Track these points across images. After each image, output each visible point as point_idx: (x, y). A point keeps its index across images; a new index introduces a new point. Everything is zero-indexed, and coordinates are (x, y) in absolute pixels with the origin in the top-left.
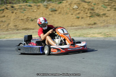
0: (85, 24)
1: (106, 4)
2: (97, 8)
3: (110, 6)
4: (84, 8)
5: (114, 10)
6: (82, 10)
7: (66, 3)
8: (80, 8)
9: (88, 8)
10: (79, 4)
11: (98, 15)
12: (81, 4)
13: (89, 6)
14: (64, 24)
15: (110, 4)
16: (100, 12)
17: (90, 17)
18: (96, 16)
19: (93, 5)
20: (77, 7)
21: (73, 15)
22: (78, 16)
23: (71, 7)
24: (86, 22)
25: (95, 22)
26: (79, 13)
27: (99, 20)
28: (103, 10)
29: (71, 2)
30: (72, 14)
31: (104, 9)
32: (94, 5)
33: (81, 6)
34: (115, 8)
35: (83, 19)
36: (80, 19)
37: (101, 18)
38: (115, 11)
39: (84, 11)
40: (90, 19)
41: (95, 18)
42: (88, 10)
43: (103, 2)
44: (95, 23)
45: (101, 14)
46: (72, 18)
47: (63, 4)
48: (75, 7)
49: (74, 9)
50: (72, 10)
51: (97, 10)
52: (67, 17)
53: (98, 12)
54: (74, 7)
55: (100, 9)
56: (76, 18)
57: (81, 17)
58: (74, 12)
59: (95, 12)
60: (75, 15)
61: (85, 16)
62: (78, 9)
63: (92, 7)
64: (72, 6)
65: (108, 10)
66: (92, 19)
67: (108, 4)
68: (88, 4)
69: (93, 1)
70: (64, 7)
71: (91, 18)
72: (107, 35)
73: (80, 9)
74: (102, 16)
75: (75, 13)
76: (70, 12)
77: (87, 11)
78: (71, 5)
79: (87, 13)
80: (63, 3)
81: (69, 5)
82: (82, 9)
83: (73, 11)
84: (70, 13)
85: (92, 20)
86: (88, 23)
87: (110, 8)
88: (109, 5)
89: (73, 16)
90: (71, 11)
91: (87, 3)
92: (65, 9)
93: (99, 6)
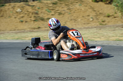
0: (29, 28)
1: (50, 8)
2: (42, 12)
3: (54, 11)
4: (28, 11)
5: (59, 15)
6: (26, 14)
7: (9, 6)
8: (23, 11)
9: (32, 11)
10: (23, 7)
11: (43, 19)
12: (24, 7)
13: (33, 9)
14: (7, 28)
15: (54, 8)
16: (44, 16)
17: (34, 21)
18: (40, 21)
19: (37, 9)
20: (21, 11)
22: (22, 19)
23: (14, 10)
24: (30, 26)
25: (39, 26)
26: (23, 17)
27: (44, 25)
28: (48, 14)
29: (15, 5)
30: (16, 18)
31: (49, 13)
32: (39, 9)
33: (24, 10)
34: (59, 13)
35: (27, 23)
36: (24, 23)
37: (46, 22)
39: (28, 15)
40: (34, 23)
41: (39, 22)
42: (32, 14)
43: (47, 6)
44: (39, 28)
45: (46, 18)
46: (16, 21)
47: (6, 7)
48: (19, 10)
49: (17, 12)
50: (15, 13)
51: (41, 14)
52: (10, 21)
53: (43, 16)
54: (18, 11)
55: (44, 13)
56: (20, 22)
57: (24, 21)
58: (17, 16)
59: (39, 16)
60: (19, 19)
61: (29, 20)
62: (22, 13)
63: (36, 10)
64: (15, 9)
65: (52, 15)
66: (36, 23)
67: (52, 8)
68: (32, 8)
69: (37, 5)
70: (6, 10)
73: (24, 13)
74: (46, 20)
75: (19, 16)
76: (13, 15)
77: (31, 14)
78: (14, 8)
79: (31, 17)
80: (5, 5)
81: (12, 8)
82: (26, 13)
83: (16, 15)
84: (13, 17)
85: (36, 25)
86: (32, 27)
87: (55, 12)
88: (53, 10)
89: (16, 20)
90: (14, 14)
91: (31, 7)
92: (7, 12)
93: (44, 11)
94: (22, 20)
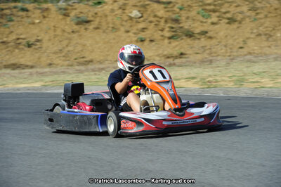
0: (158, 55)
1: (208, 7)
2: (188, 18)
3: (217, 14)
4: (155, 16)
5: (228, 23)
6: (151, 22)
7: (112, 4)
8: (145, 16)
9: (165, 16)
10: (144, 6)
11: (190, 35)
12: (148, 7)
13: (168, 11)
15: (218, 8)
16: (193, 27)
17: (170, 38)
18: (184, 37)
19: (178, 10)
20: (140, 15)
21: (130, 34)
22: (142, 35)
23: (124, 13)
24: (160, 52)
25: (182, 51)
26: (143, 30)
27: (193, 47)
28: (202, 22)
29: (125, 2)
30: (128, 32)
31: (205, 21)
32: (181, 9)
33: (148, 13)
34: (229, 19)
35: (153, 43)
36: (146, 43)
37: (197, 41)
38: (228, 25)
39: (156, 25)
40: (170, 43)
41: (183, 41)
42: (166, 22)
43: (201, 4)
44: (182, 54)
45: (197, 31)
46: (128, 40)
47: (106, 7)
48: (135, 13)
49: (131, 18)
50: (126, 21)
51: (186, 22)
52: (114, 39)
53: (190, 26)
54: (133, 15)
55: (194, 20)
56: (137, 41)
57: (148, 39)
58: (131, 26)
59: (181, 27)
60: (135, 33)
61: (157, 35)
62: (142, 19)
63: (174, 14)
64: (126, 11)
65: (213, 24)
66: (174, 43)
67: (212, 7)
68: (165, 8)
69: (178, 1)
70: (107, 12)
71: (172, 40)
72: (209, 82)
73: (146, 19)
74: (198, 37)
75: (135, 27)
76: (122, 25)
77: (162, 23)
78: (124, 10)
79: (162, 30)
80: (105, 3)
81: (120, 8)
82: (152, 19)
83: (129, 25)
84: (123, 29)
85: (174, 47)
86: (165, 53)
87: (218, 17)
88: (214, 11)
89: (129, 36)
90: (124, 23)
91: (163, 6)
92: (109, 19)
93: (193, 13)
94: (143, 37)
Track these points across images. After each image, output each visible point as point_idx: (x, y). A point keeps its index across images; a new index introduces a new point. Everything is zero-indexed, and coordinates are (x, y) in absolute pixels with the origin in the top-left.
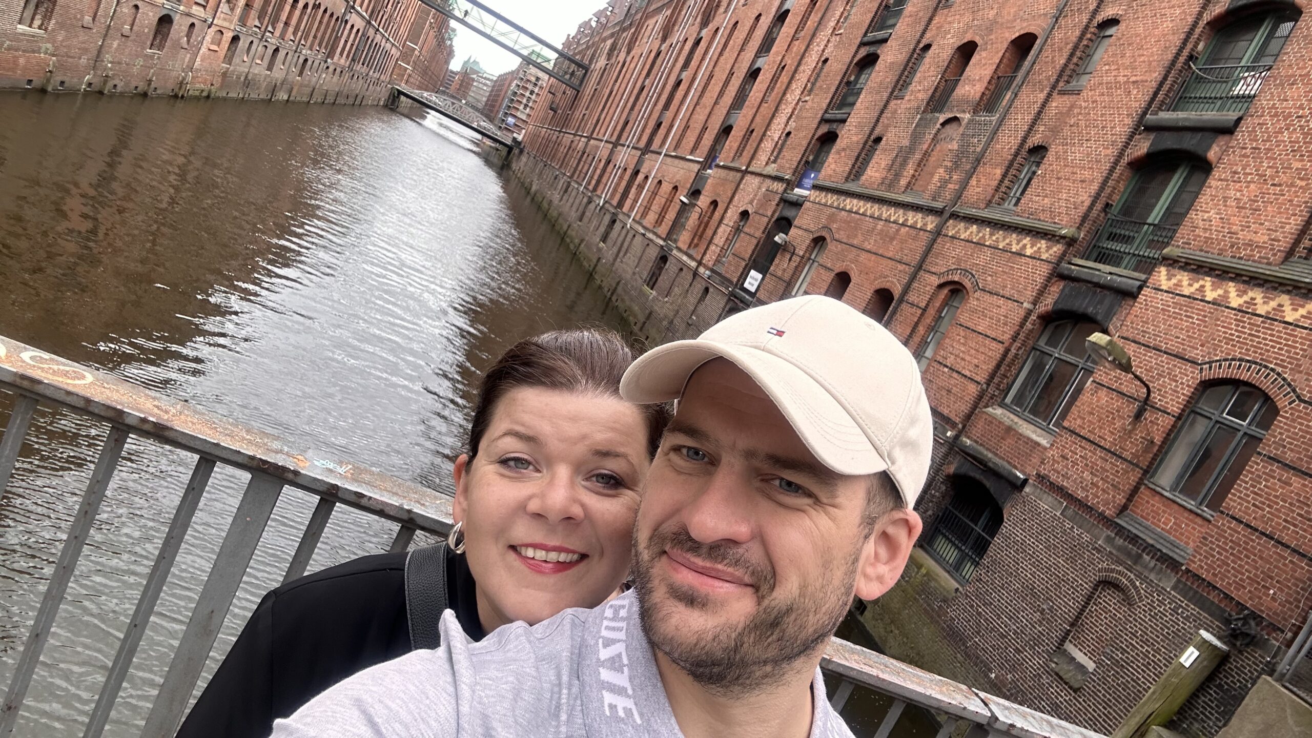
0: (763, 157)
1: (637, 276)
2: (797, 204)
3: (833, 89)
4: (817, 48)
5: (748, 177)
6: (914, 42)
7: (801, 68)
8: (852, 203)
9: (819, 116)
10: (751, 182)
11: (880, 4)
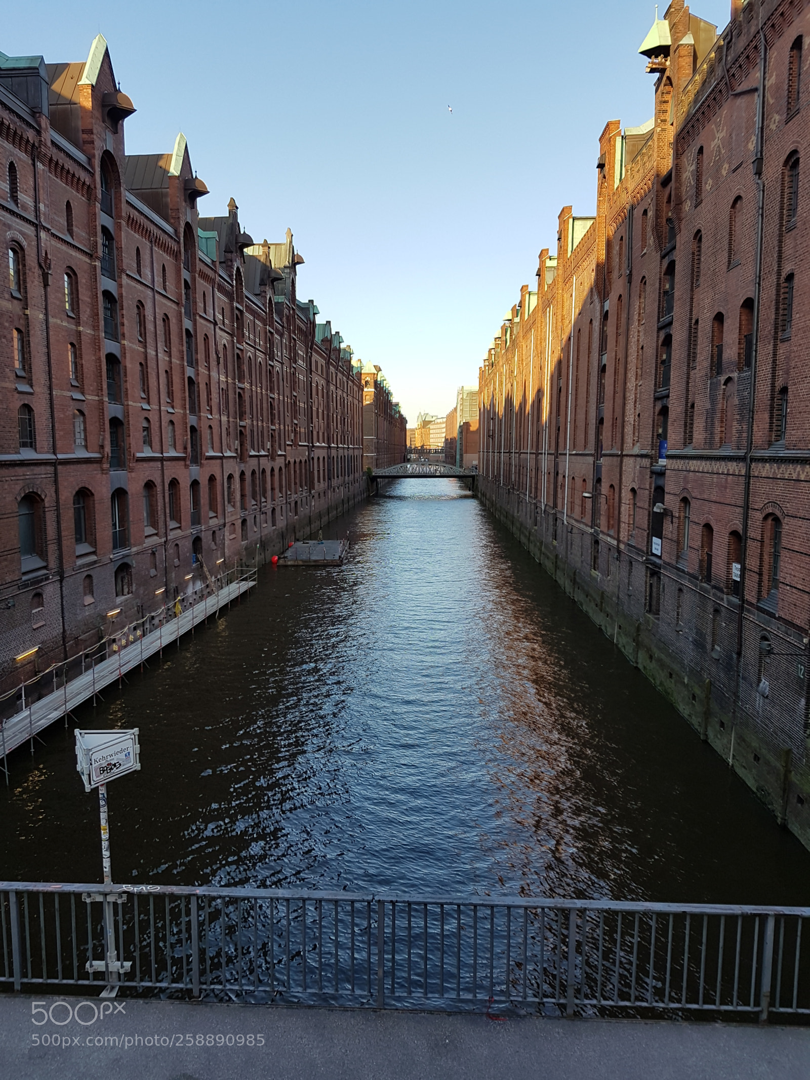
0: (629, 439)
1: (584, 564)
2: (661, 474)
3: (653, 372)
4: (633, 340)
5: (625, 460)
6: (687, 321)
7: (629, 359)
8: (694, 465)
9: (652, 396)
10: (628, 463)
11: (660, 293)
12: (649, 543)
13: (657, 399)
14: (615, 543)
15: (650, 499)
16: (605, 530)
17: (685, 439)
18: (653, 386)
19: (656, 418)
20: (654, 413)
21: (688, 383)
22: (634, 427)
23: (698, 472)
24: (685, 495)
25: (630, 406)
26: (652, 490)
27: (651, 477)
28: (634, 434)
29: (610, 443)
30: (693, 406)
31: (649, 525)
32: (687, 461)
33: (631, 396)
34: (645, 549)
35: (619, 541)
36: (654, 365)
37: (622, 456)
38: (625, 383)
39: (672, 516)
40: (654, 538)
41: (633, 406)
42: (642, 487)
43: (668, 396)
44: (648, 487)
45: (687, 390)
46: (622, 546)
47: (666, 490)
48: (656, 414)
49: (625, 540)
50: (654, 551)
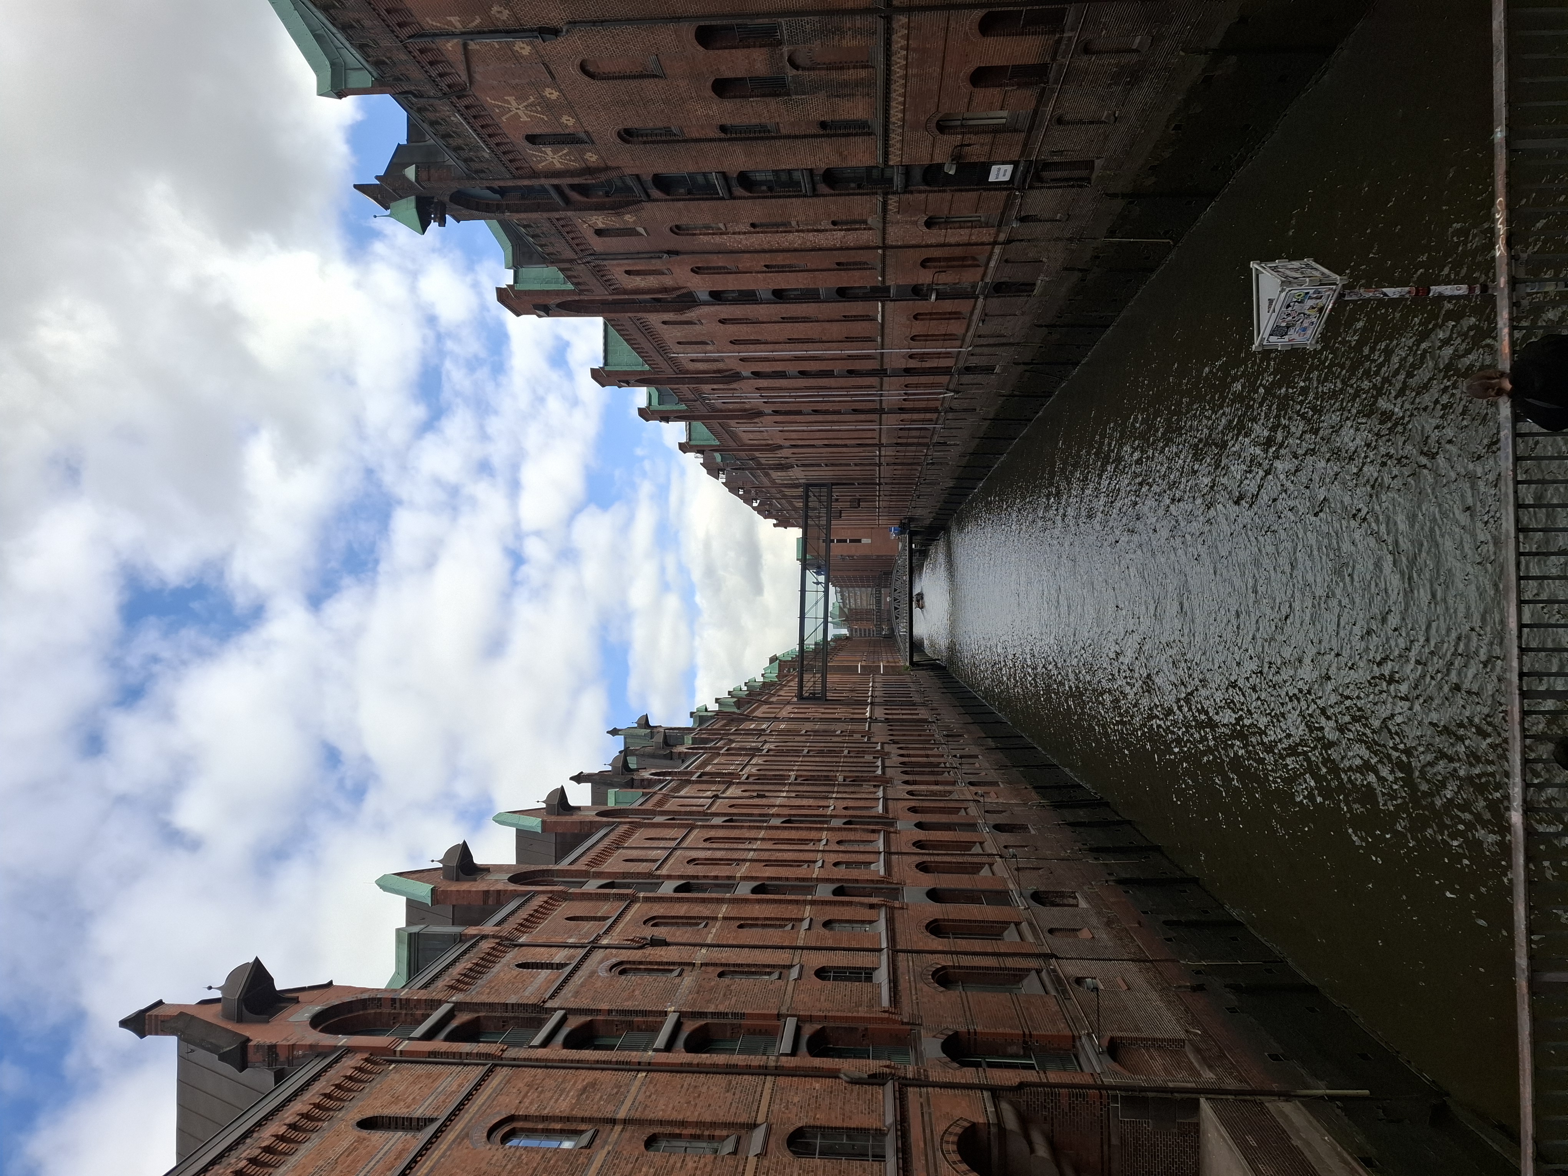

━━━━

Print all of the data above again, word for word, but leave out the pictures.

Track these points across images. After each image, output each visible point as point_idx: (x, y). A point keeps its index across images; a new index introduces a new point. Everything is zero-indexed, and coordinates are (x, y) in absolute pixels with the origin in the top-left.
0: (85, 24)
1: (106, 4)
2: (97, 8)
3: (110, 6)
4: (84, 8)
5: (114, 10)
6: (82, 10)
7: (66, 3)
8: (80, 8)
9: (88, 8)
10: (79, 4)
11: (98, 15)
12: (81, 4)
13: (89, 6)
14: (64, 24)
15: (110, 4)
16: (100, 12)
17: (90, 17)
18: (96, 16)
19: (93, 5)
20: (77, 7)
21: (73, 15)
22: (78, 16)
23: (71, 7)
24: (86, 22)
25: (95, 22)
26: (79, 13)
27: (99, 20)
28: (103, 10)
29: (71, 2)
30: (72, 14)
31: (104, 9)
32: (94, 5)
33: (81, 6)
34: (115, 8)
35: (83, 19)
36: (80, 19)
37: (101, 18)
38: (115, 11)
39: (84, 11)
40: (90, 19)
41: (95, 18)
42: (88, 10)
43: (103, 2)
44: (95, 23)
45: (101, 14)
46: (72, 18)
47: (63, 4)
48: (75, 7)
49: (74, 9)
50: (72, 10)
51: (97, 10)
52: (67, 17)
53: (98, 12)
54: (74, 7)
55: (100, 9)
56: (76, 18)
57: (81, 17)
58: (74, 12)
59: (95, 12)
60: (75, 15)
61: (85, 16)
62: (78, 9)
63: (92, 7)
64: (72, 6)
65: (108, 10)
66: (92, 19)
67: (108, 4)
68: (88, 4)
69: (93, 1)
70: (64, 7)
71: (91, 18)
72: (107, 35)
73: (80, 9)
74: (102, 16)
75: (75, 13)
76: (70, 12)
77: (87, 11)
78: (71, 5)
79: (87, 13)
80: (63, 3)
81: (69, 5)
82: (82, 9)
83: (73, 11)
84: (70, 13)
85: (92, 20)
86: (88, 23)
87: (110, 8)
88: (109, 5)
89: (73, 16)
90: (71, 11)
91: (87, 3)
92: (65, 9)
93: (99, 6)
0: (29, 28)
1: (50, 8)
2: (42, 12)
3: (54, 11)
4: (28, 11)
5: (59, 15)
6: (26, 14)
7: (9, 6)
8: (23, 11)
9: (32, 11)
10: (23, 7)
11: (43, 19)
12: (24, 7)
13: (33, 9)
14: (7, 28)
15: (54, 8)
16: (44, 16)
17: (34, 21)
18: (40, 21)
19: (37, 9)
20: (21, 11)
22: (22, 19)
23: (14, 10)
24: (30, 26)
25: (39, 26)
26: (23, 17)
27: (44, 25)
28: (48, 14)
29: (15, 5)
30: (16, 18)
31: (49, 13)
32: (39, 9)
33: (24, 10)
34: (59, 13)
35: (27, 23)
36: (24, 23)
37: (46, 22)
39: (28, 15)
40: (34, 23)
41: (39, 22)
42: (32, 14)
43: (47, 6)
44: (39, 28)
45: (46, 18)
46: (16, 21)
47: (6, 7)
48: (19, 10)
49: (17, 12)
50: (15, 13)
51: (41, 14)
52: (10, 21)
53: (43, 16)
54: (18, 11)
55: (44, 13)
56: (20, 22)
57: (24, 21)
58: (17, 16)
59: (39, 16)
60: (19, 19)
61: (29, 20)
62: (22, 13)
63: (36, 10)
64: (15, 9)
65: (52, 15)
66: (36, 23)
67: (52, 8)
68: (32, 8)
69: (37, 5)
70: (6, 10)
73: (24, 13)
74: (46, 20)
75: (19, 16)
76: (13, 15)
77: (31, 14)
78: (14, 8)
79: (31, 17)
80: (5, 5)
81: (12, 8)
82: (26, 13)
83: (16, 15)
84: (13, 17)
85: (36, 25)
86: (32, 27)
87: (55, 12)
88: (53, 10)
89: (16, 20)
90: (14, 14)
91: (31, 7)
92: (7, 12)
93: (44, 11)
94: (22, 20)
0: (158, 55)
1: (208, 7)
2: (188, 18)
3: (217, 14)
4: (155, 16)
5: (228, 23)
6: (151, 22)
7: (112, 4)
8: (145, 16)
9: (165, 16)
10: (144, 6)
11: (190, 35)
12: (148, 7)
13: (168, 11)
15: (218, 8)
16: (193, 27)
17: (170, 38)
18: (184, 37)
19: (178, 10)
20: (140, 15)
21: (130, 34)
22: (142, 35)
23: (124, 13)
24: (160, 52)
25: (182, 51)
26: (143, 30)
27: (193, 47)
28: (202, 22)
29: (125, 2)
30: (128, 32)
31: (205, 21)
32: (181, 9)
33: (148, 13)
34: (229, 19)
35: (153, 43)
36: (146, 43)
37: (197, 41)
38: (228, 25)
39: (156, 25)
40: (170, 43)
41: (183, 41)
42: (166, 22)
43: (201, 4)
44: (182, 54)
45: (197, 31)
46: (128, 40)
47: (106, 7)
48: (135, 13)
49: (131, 18)
50: (126, 21)
51: (186, 22)
52: (114, 39)
53: (190, 26)
54: (133, 15)
55: (194, 20)
56: (137, 41)
57: (148, 39)
58: (131, 26)
59: (181, 27)
60: (135, 33)
61: (157, 35)
62: (142, 19)
63: (174, 14)
64: (126, 11)
65: (213, 24)
66: (174, 43)
67: (212, 7)
68: (165, 8)
69: (178, 1)
70: (107, 12)
71: (172, 40)
72: (209, 82)
73: (146, 19)
74: (198, 37)
75: (135, 27)
76: (122, 25)
77: (162, 23)
78: (124, 10)
79: (162, 30)
80: (105, 3)
81: (120, 8)
82: (152, 19)
83: (129, 25)
84: (123, 29)
85: (174, 47)
86: (165, 53)
87: (218, 17)
88: (214, 11)
89: (129, 36)
90: (124, 23)
91: (163, 6)
92: (109, 19)
93: (193, 13)
94: (143, 37)
Track these points across images. After each image, output each visible point as point_idx: (x, y). A point keeps its index across images; a new index introduces a new point. Everything is zero-indexed, and coordinates are (x, y) in absolute pixels with the origin in the top-left.
0: (763, 157)
1: (637, 276)
2: (797, 204)
3: (833, 89)
4: (817, 48)
5: (748, 177)
6: (914, 42)
7: (801, 68)
8: (852, 203)
9: (819, 116)
10: (751, 182)
11: (880, 4)
0: (629, 439)
1: (584, 564)
2: (661, 474)
3: (653, 372)
4: (633, 340)
5: (625, 460)
6: (687, 321)
7: (629, 359)
8: (694, 465)
9: (652, 396)
10: (628, 463)
11: (660, 293)
12: (649, 543)
13: (657, 399)
14: (615, 543)
15: (650, 499)
16: (605, 530)
17: (685, 439)
18: (653, 386)
19: (656, 418)
20: (654, 413)
21: (688, 383)
22: (634, 427)
23: (698, 472)
24: (685, 495)
25: (630, 406)
26: (652, 490)
27: (651, 477)
28: (634, 434)
29: (610, 443)
30: (693, 406)
31: (649, 525)
32: (687, 461)
33: (631, 396)
34: (645, 549)
35: (619, 541)
36: (654, 365)
37: (622, 456)
38: (625, 383)
39: (672, 516)
40: (654, 538)
41: (633, 406)
42: (642, 487)
43: (668, 396)
44: (648, 487)
45: (687, 390)
46: (622, 546)
47: (666, 490)
48: (656, 414)
49: (625, 540)
50: (654, 551)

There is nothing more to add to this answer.